Requirement:
Return each line of the listing below, unchanged, and omit the images.

Data section:

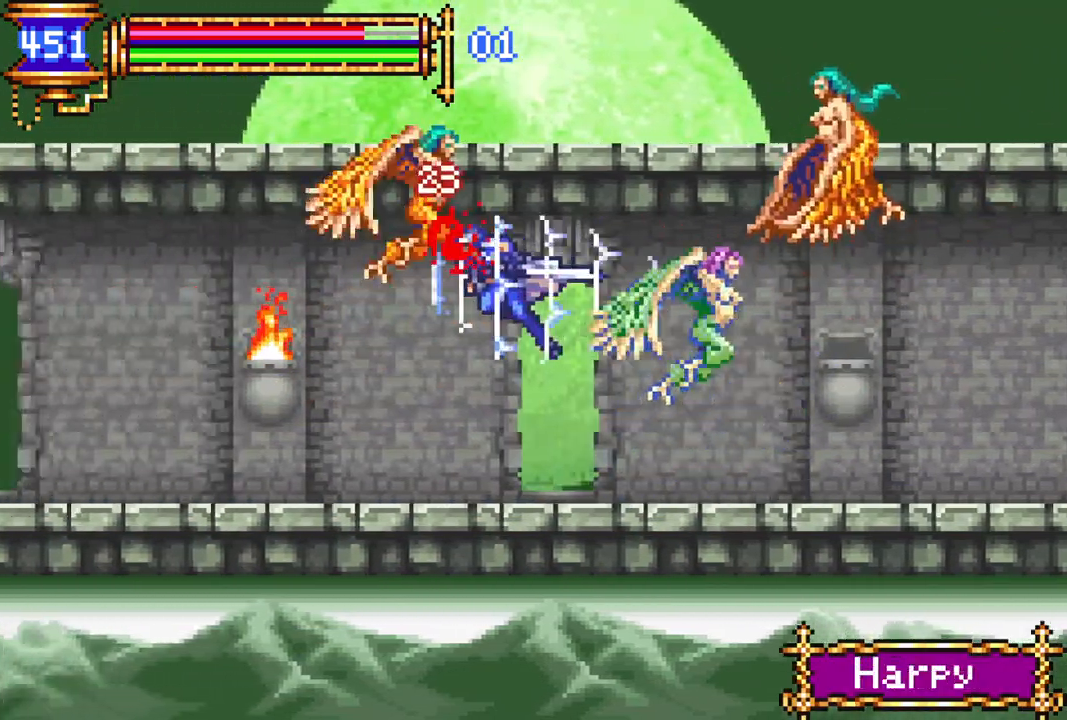
{"buttons": ["R1", "DPAD_LEFT"], "left_stick": "center", "right_stick": "center", "events": []}
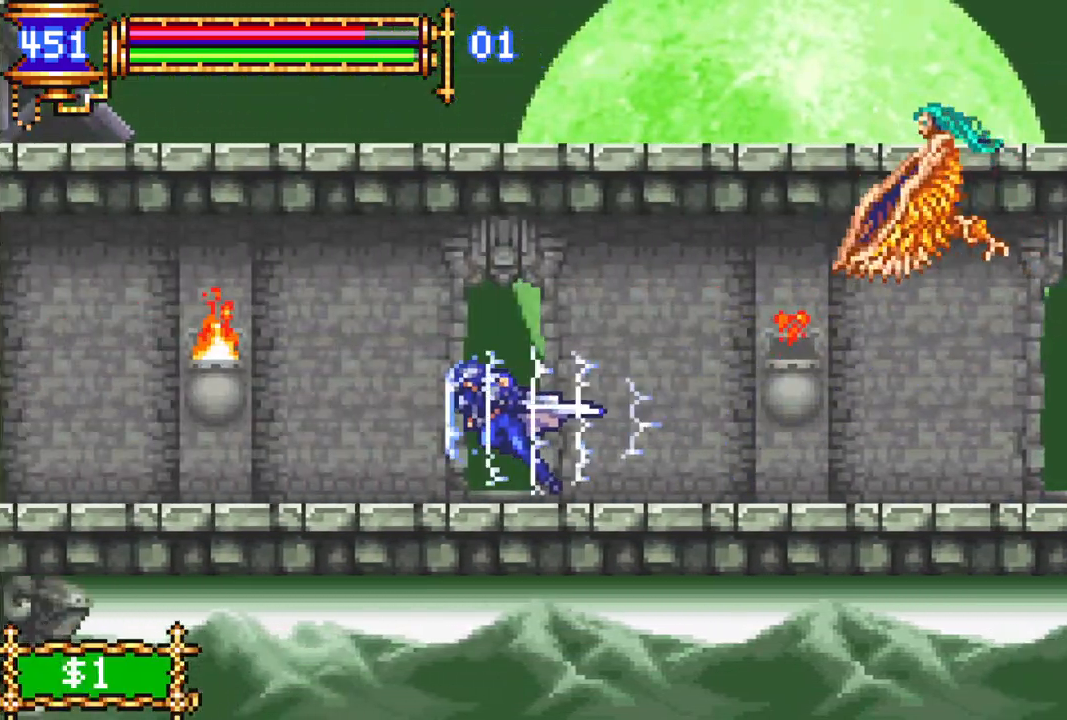
{"buttons": ["R1", "DPAD_LEFT"], "left_stick": "center", "right_stick": "center", "events": [[67, "CROSS", "down"], [167, "CROSS", "up"]]}
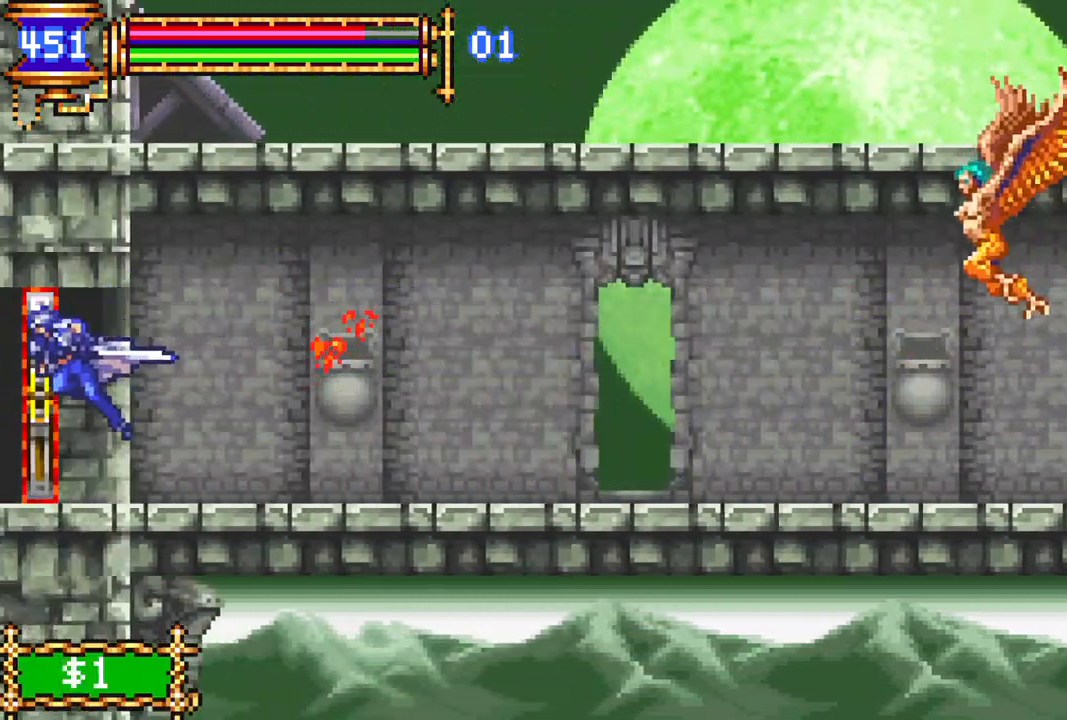
{"buttons": [], "left_stick": "center", "right_stick": "center", "events": [[233, "DPAD_LEFT", "up"], [233, "R1", "up"]]}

Finished task:
{"buttons": ["R1", "DPAD_LEFT"], "left_stick": "center", "right_stick": "center", "events": []}
{"buttons": ["R1", "DPAD_LEFT"], "left_stick": "center", "right_stick": "center", "events": [[67, "CROSS", "down"], [167, "CROSS", "up"]]}
{"buttons": [], "left_stick": "center", "right_stick": "center", "events": [[233, "DPAD_LEFT", "up"], [233, "R1", "up"]]}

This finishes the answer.